◆ Exercise instructions ◆
Write out the records in full, exactly as given, but without the images.

Records contained in a dataset:
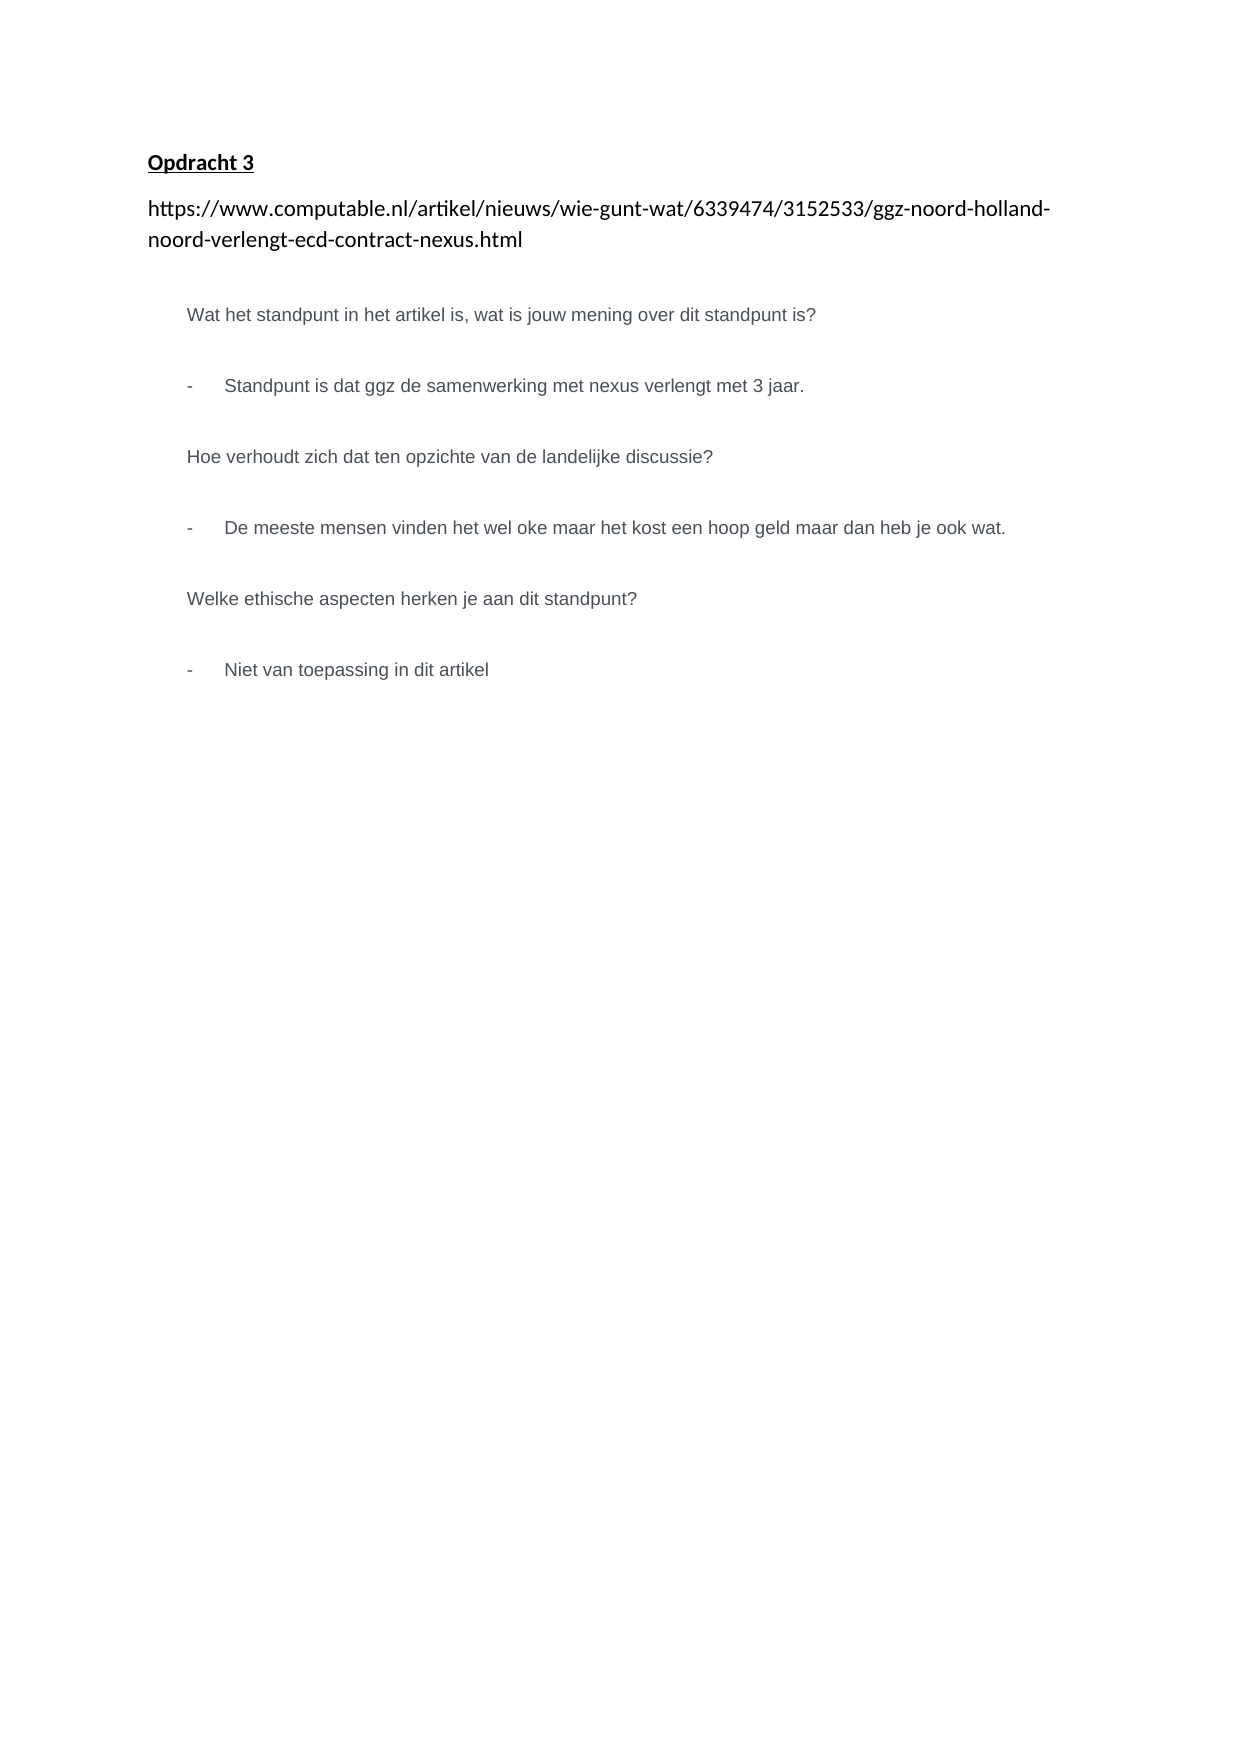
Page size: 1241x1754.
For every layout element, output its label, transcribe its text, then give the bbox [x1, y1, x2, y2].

text Welke ethische aspecten herken je aan dit standpunt? [187, 567, 1093, 609]
text https://www.computable.nl/artikel/nieuws/wie-gunt-wat/6339474/3152533/ggz-noord-holland-noord-verlengt-ecd-contract-nexus.html [148, 194, 1093, 253]
list De meeste mensen vinden het wel oke maar het kost een hoop geld maar dan heb je ook wat. [187, 497, 1093, 538]
text Wat het standpunt in het artikel is, wat is jouw mening over dit standpunt is? [187, 284, 1093, 326]
list Niet van toepassing in dit artikel [187, 638, 1093, 680]
list Standpunt is dat ggz de samenwerking met nexus verlengt met 3 jaar. [187, 355, 1093, 397]
text Hoe verhoudt zich dat ten opzichte van de landelijke discussie? [187, 426, 1093, 467]
text Opdracht 3 [148, 148, 1093, 176]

◆ Problem solution ◆
Page size: 1241x1754.
For every layout element, output its label, transcribe its text, then give the bbox [x1, y1, x2, y2].

text Welke ethische aspecten herken je aan dit standpunt? [187, 567, 1093, 609]
text https://www.computable.nl/artikel/nieuws/wie-gunt-wat/6339474/3152533/ggz-noord-holland-noord-verlengt-ecd-contract-nexus.html [148, 194, 1093, 253]
list De meeste mensen vinden het wel oke maar het kost een hoop geld maar dan heb je ook wat. [187, 497, 1093, 538]
text Wat het standpunt in het artikel is, wat is jouw mening over dit standpunt is? [187, 284, 1093, 326]
list Niet van toepassing in dit artikel [187, 638, 1093, 680]
list Standpunt is dat ggz de samenwerking met nexus verlengt met 3 jaar. [187, 355, 1093, 397]
text Hoe verhoudt zich dat ten opzichte van de landelijke discussie? [187, 426, 1093, 467]
text Opdracht 3 [148, 148, 1093, 176]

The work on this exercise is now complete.